Você foi pego alguma vez antes do dia que foi levado ao Deic?

Como muitas pessoas tanto que fazem graffitis ou pichações já fui outras vezes pra delegacia pra responder sobre crime ambiental que a lei da qual se é punido. Lei desatualizada, aliás. A maioria dos graffitis de São Paulo, tirando esses de projetos da prefeitura são feitos de forma ilegal, porque para conseguir pegar autorização de alguém é muito difícil.

Sobre esse dia, os policiais foram invasivos? Truculentos?

Sobre o dia que recebi a visita do Deic, fui tratado muito bem. O que achei invasivo e ditatorial é desviar uma instituição como Deic pra investigar minha vida como se fosse um criminoso. Parece que não tem crime em São Paulo, ou coisas mais importantes pra fazer na cidade. Eles tinham um relatório de mais de 300 páginas, inclusive, com dados pessoais (fotos minhas, conta bancária…)

O que de mal isso trouxe para sua vida? E de bom?

Acredito que tem males que vêm pra bem. Agora posso ter a oportunidade de explicar o que faço de uma forma mais ampla. Mesmo tendo todo o transtorno de ter que mudar de casa para evitar ao máximo minha exposição pessoal.

“Se começarem a censurar escritas em muros, imagina o que podem fazer com a imprensa. Isso não é uma luta só minha, mas dá liberdade de expressão”, afirma o artista

O que você acha que levou o prefeito a ter essa atitude de ataque à arte urbana? Ego, populismo, enfim…

Acredito que é uma mistura de tudo isso. Talvez seja pelo estilo autoritário. É complicado falar sobre isso. Talvez seja um marketing. Mas de qualquer forma é um erro, pois se trata de umas das culturas mais fortes do país que é reconhecida internacionalmente como uma das maiores referências de arte urbana.

O Doria diz que um tipo de pintura é arte de rua e outro não. Ele está certo em classificar?

Acho que gosto não se discute. Ele aceita o que é colorido como a maioria das pessoas dá cidade. Faz bem pros olhos. O difícil é pensar, olhar pra um muro ou uma tela e analisar, observar, achar algo além do colorido do bonito. Olhar um Romero Britto ou Kobra é fácil. Quero ver olhar Kandisky e pichação: observar, analisar e querer entender arte tem muito a ver com despertar sentimentos. Minhas referências vão além dá caixa de sabão em pó ou de lata de panetone.

Se você fosse chamado pelo Doria para fazer um trabalho que ele considere correto ou bonito.

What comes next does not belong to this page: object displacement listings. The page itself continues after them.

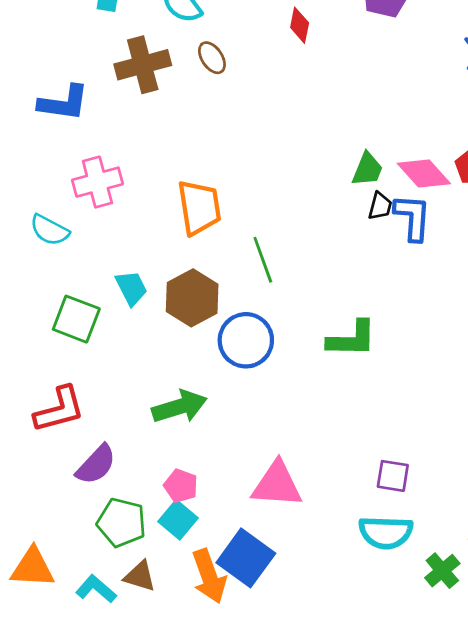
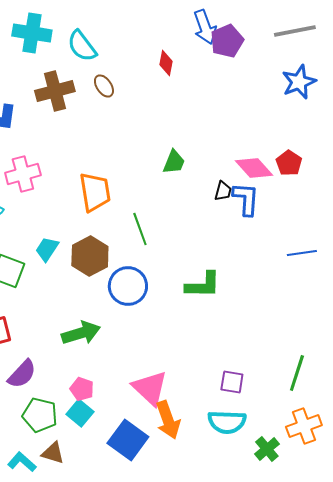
green trapezoid: (367, 169) -> (174, 162), moved
cyan trapezoid: (131, 288) -> (47, 249), turned -120
pink triangle: (277, 484) -> (150, 388), turned 39
orange arrow: (209, 576) -> (168, 420), moved

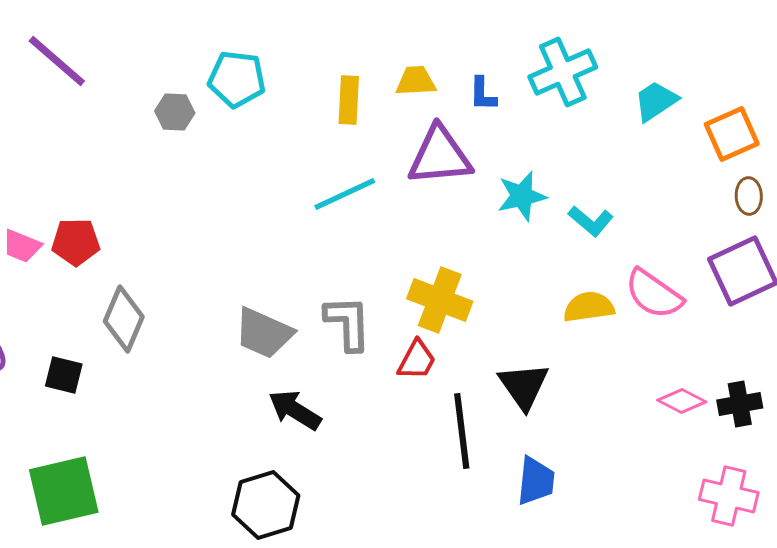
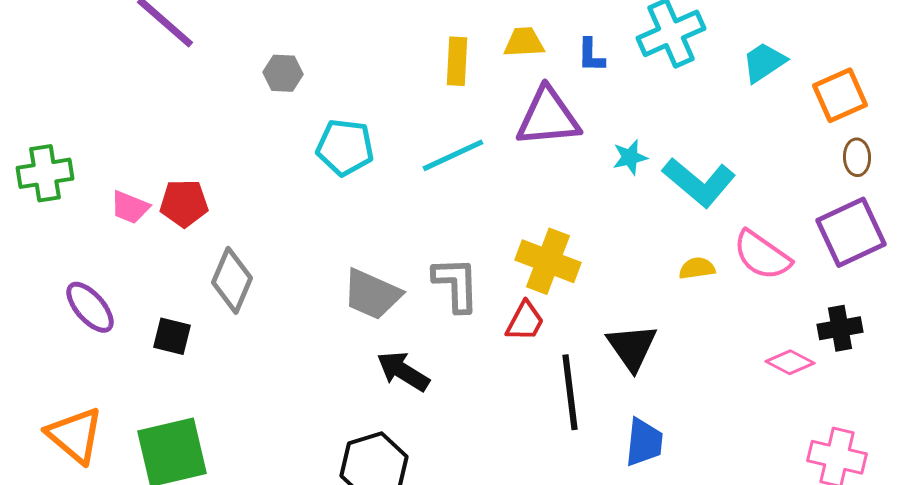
cyan pentagon: (237, 79) -> (345, 147), moved
cyan star: (522, 196) -> (630, 157), size x0.7
cyan L-shape: (591, 221) -> (699, 182), size x1.6
yellow semicircle: (589, 307) -> (697, 268), size x0.7
black cross: (740, 404) -> (840, 328), moved

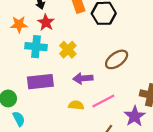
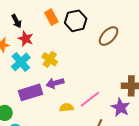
cyan cross: (36, 47) -> (21, 62), turned -36
brown ellipse: (117, 59) -> (109, 36), moved
purple arrow: (83, 78) -> (55, 83), moved

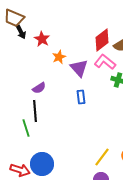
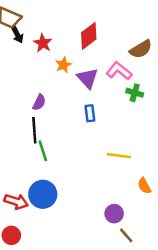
red diamond: (102, 40) -> (89, 36), moved
purple semicircle: (39, 88) -> (39, 102), turned -32
green line: (26, 128) -> (43, 151), moved
yellow line: (102, 157) -> (119, 156), moved, turned 60

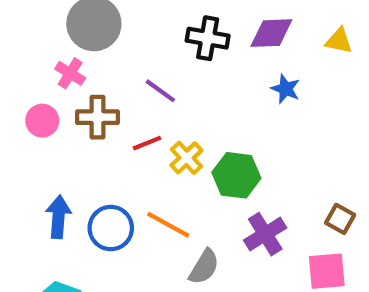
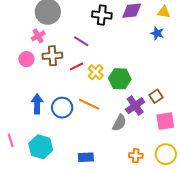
pink cross: (70, 73) -> (38, 36), turned 32
blue star: (285, 89) -> (157, 33), moved
brown square: (340, 219) -> (156, 96), moved, turned 32
gray semicircle: (204, 267) -> (119, 123), moved

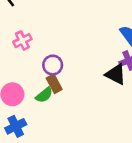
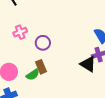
purple circle: (53, 65) -> (43, 43), moved

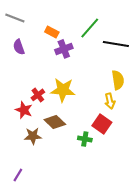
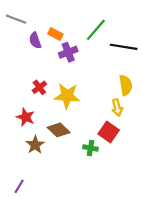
purple semicircle: (19, 47) -> (35, 40), moved
red cross: (38, 95) -> (39, 87), moved
brown star: (33, 136) -> (35, 145), turned -30

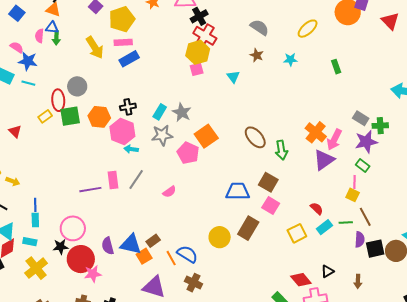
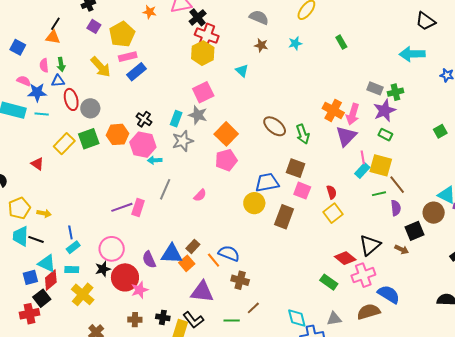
blue triangle: (52, 28) -> (58, 81), moved
pink square: (197, 69) -> (203, 92), moved, size x1.5
red ellipse: (58, 100) -> (71, 99), moved
black cross: (128, 107) -> (144, 119), turned -35
yellow rectangle: (45, 116) -> (64, 144), size x1.5
pink pentagon: (188, 153) -> (226, 160), moved, turned -30
pink rectangle: (113, 180) -> (138, 208), moved, turned 36
pink line: (354, 182) -> (363, 157), moved
yellow square: (353, 195) -> (381, 165), size x1.6
red semicircle: (317, 209) -> (332, 192), moved, turned 40
cyan rectangle: (35, 220) -> (73, 247), turned 64
cyan rectangle: (324, 227) -> (362, 170), moved
yellow circle: (220, 237) -> (254, 203), moved
black square: (375, 249) -> (415, 231), moved
black triangle: (327, 271) -> (370, 245), size x1.6
brown arrow: (358, 281) -> (402, 249), turned -56

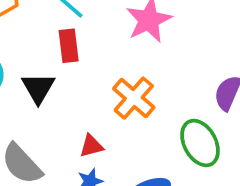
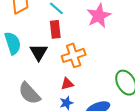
orange cross: (134, 98) -> (74, 55), moved, turned 30

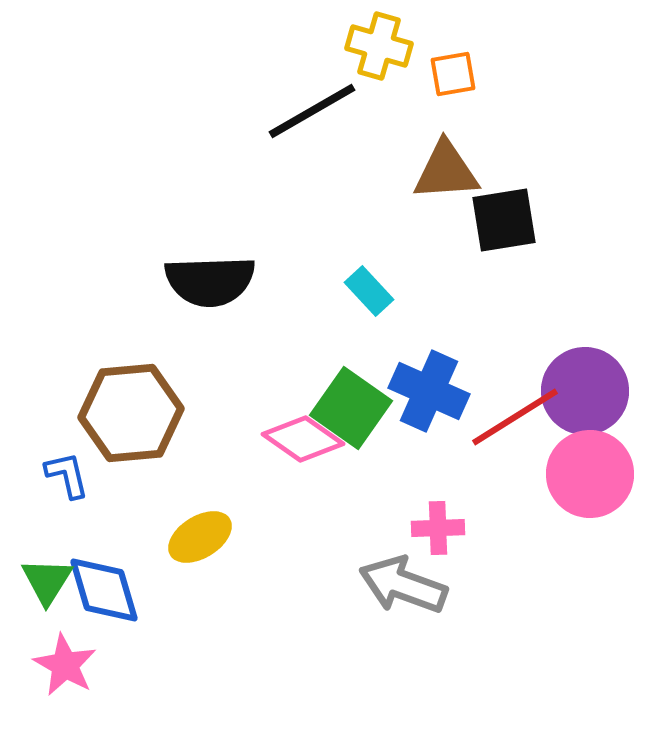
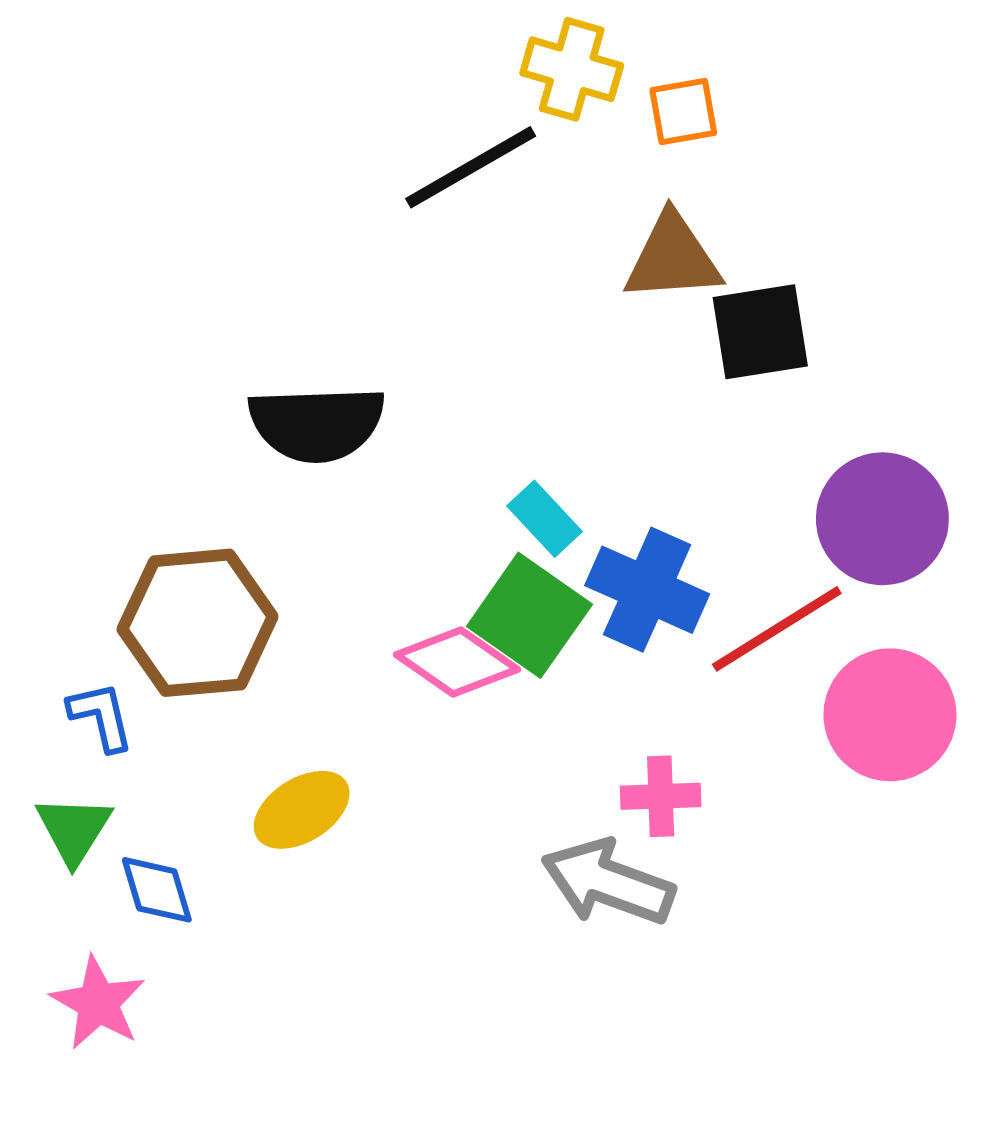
cyan rectangle: (369, 291) -> (544, 519), moved
purple circle: (585, 391) -> (882, 519), moved
green triangle: (47, 581) -> (74, 829), moved
blue diamond: (104, 590) -> (157, 890), size x0.7

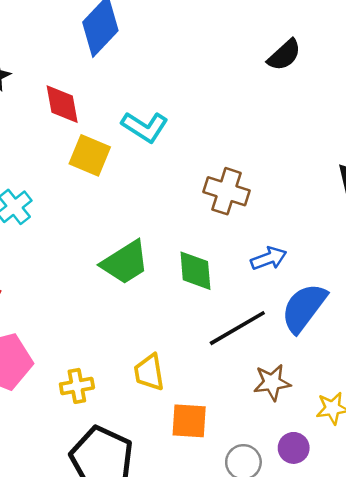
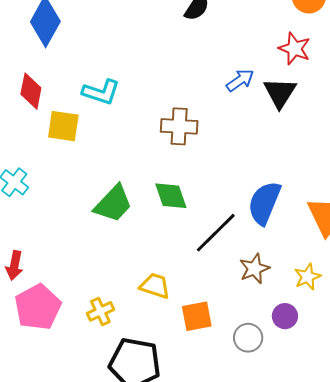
red diamond: (62, 104) -> (31, 91), turned 36
blue arrow: (269, 258) -> (240, 80), moved
yellow trapezoid: (149, 372) -> (155, 286), turned 132

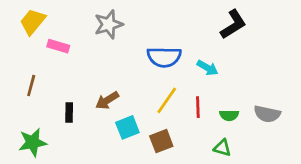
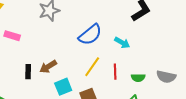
pink rectangle: (58, 46) -> (12, 36), moved
blue semicircle: (164, 57) -> (90, 35), turned -40
black rectangle: (69, 113) -> (28, 72), moved

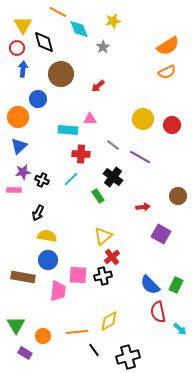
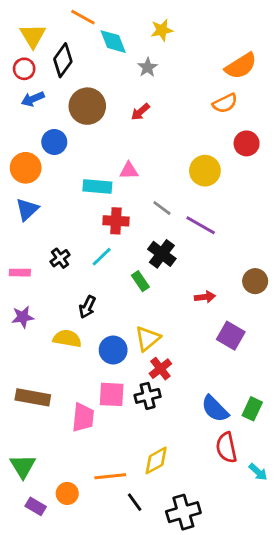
black diamond: (44, 42) -> (63, 60), turned 50
blue arrow: (23, 69) -> (33, 99), turned -119
orange semicircle: (167, 72) -> (225, 103), moved
red arrow: (98, 86) -> (140, 112), moved
red circle: (172, 125) -> (247, 143), moved
purple star: (23, 172) -> (23, 317), moved
black cross: (42, 180) -> (60, 258), turned 32
black arrow: (38, 213) -> (87, 307), moved
blue circle: (48, 260) -> (113, 350), moved
orange circle: (43, 336) -> (67, 493), moved

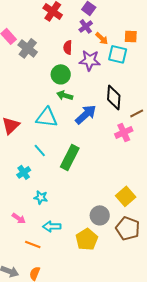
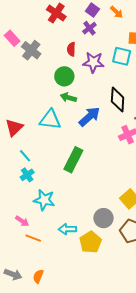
orange arrow: (102, 38) -> (117, 12), moved
cyan line: (40, 150) -> (25, 156), moved
cyan star: (41, 197) -> (44, 200), size x1.5
cyan arrow: (52, 226) -> (67, 229), moved
orange line: (33, 244) -> (33, 238), moved

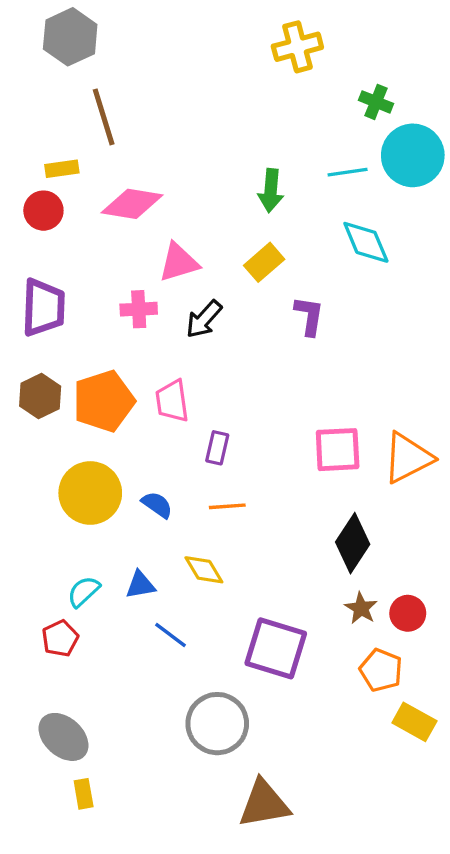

Você faria?

A partir do momento que você direciona o trabalho de alguém, você está sendo manipulado e coagido. Arte não funciona assim.

Como vê a repercussão que seus atos de protesto contra o Doria tiveram?

Acho que foi positivo. Faz as pessoas discutirem um pouco sobre como devemos aceitar as coisas que são impostas. Vejo a internet apesar de tudo como algo bom. Lógico que também vejo pessoas brigando, discutindo só por não aceitar a opinião do próximo, mas isso tem muito a ver com esse estimulo ao ódio que o prefeito prega em seus discursos, além de matérias tendenciosas. Como ser imparcial se só tem uma pessoa falando: o prefeito.

E ainda tentaram denegrir minha imagem. Eu não fui preso nenhuma vez, mas sim levado pra prestar depoimento. Eu não mostro o rosto porque me preservo e meu trabalho tem que falar mais do que minha imagem.

É meio óbvio que o que faço não se caracteriza pichação e sim uma “intervenção artística”, já inclusive justificado pela própria lei. Se começarem a censurar escritas em muros, imagina o que podem fazer com a imprensa. Isso não é uma luta só minha, mas dá liberdade de expressão.